Dianas mother is released from the stone in the previous issue no?

Korupt is right. He totally did.
 

Cheska

Member
So the Wonder Woman preview just ignores the end of the last run? That's a bit jarring.
Dianas mother is released from the stone in the previous issue no?

Korupt is right. He totally did.

Seems like they're taking it the route the Batgirl team is going, where they're starting with their own background.
 
I think I am fully over hyper-violent Harley. It just does nothing for me. It doesn't even feel like Harley.

Secret Wars: Dat Miles prime positioning.

How can you be over-hyper violent Harley, thats the Joker's mantra.. and Harley will forever be his.. therefore they are both hyper violent individuals.
 

Messi

Member
How can you be over-hyper violent Harley, thats the Joker's mantra.. and Harley will forever be his.. therefore they are both hyper violent individuals.

Because in the beginning Harley wasn't hyper violent. Certainly not to the level the grim dark harley books are now. Harley was more comical violence, just look at the massive mallet she carried around, now she has swords? . She loved Joker despite the violence against others and herself. Now she is just as bad.
 
I'm gonna assume if you can't afford it then I definitely can't. It's likely ludicrously expensive if the statues Freeza showed me were anything to go by. Rogue :(

She wasn't expensive when she came out. :(

I love Kotobukiya bishoujos figures, but no one should pay over $100 for a single one.
 

ElNarez

Banned
it's a good thing I had a hit of PAX before seeing this, from the Finchs' first on Wonder Woman.

Tapz4WB.jpg


WHAT ARE THEY DOING TO YOU DIANA
 
that art is shit, i'm probably gonna stop reading wonder woman after i'm done with this azzarello/chiang run

i don't buy single issue comics anyways so i'm waiting on multiversity too, sounds like a glorious mess
 
Spider-Woman #1 by Hopeless and Land.
So conflicted about this because I've liked both Avengers Arena and Avengers Undercover by Dennis but fuck Greg Land.

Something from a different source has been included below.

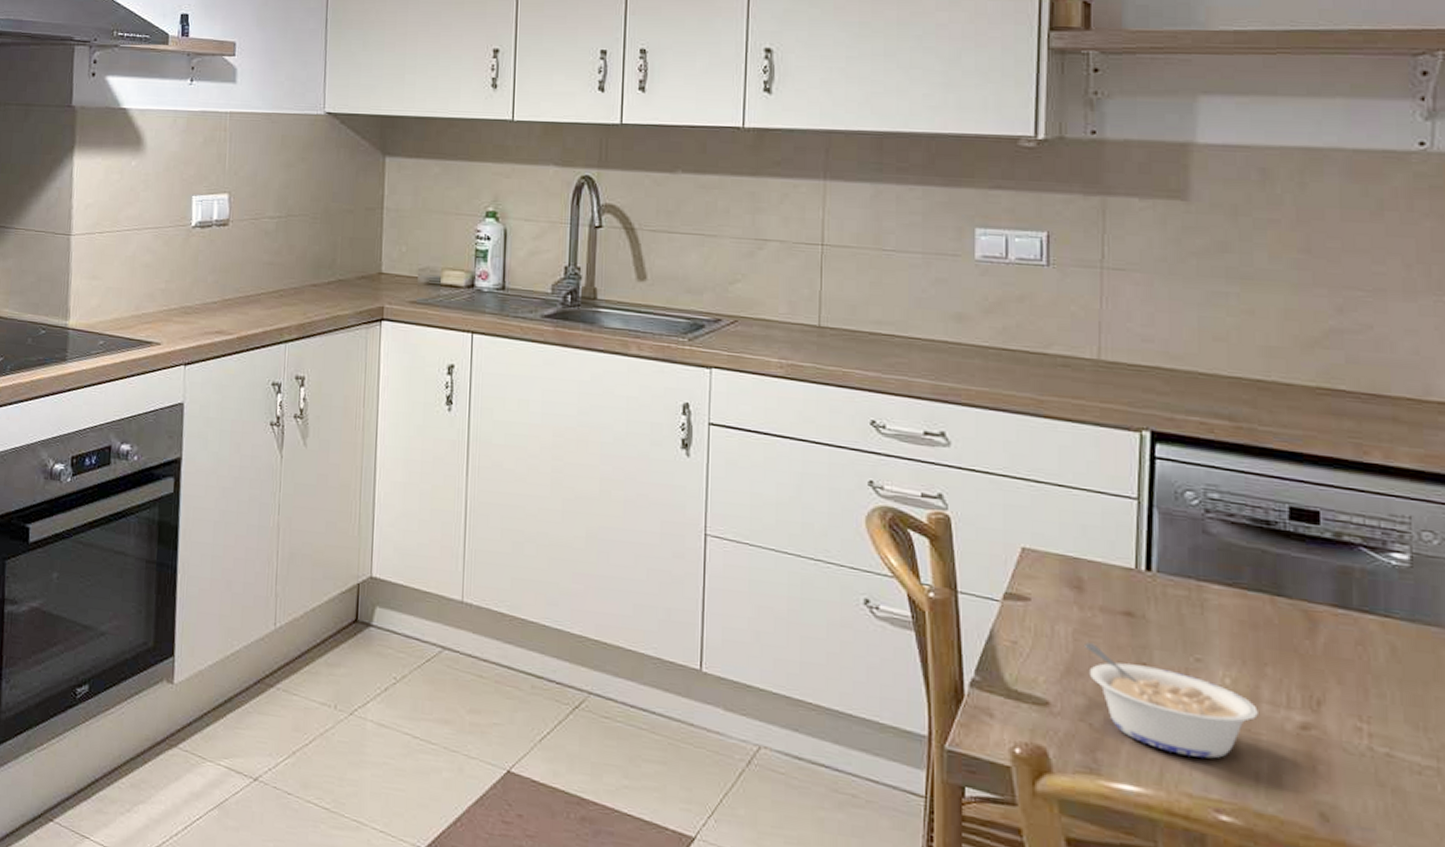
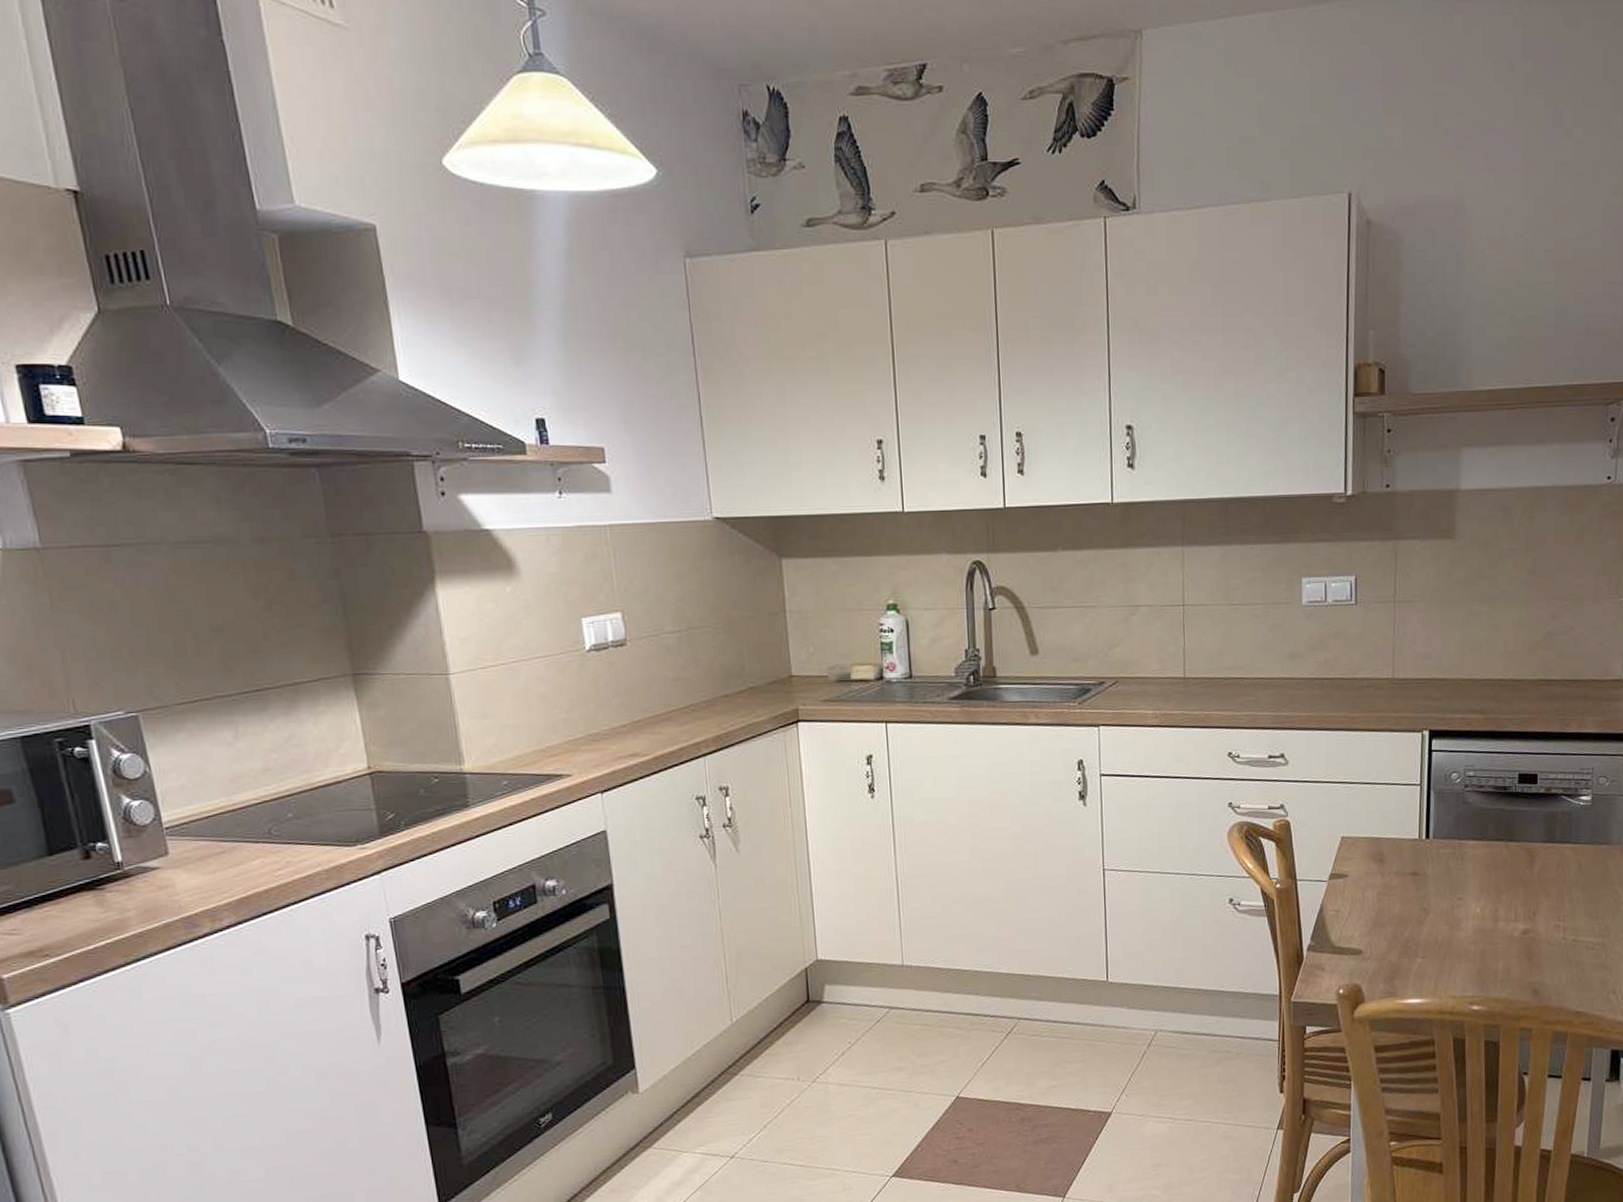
legume: present [1085,642,1258,759] -> none [1385,900,1497,970]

AND to do this to my poor Jessica Drew, so frustrating :(

http://www.comicbookresources.com/?page=preview&id=24595

Exactly how I feel, Cheska. I adored Arena and Undercover, but going from Kev Walker to LAAAAAAAAAND is a massive downgrade. Even with Spider-Man Noir as a guest star, who I've been a fan of since Shattered Dimensions. I think, with a heavy heart, I'm going to skip this.
 

tim1138

Member

Just inject that straight into my veins please.

This is also easily one of the most anticipated issues of The Multiversity because it reunites you with Frank Quitely. What about Frank’s work makes him ideally suited for this story?
MORRISON: I had very specific quasi-mathematical ideas for layouts and page structure based on a repeated 8-panel grid and something about octaves in music. I had to be able to work very closely with my artist on account of the complexity of the storytelling in this particular issue along with the necessity of making sure the story was clear to follow in spite of its intricate nature. Frank and I live near one another, we’re good friends and I see him a lot more socially than any of the other artists I like to work with but who live in distant lands or cities; it’s easier to work out some of the hardcore technical stuff when you’re in the same room together.

I knew that only he could create exactly the effects I saw in my head. This one needed his absolute clarity and precision. The way the figures move across the page is almost like animation and no-one draws figures moving through space like Frank does. His understanding of sequential visual storytelling is unequalled. In terms of artistic inovation, I think Pax is up there with We3 while working with a completely different set of rules.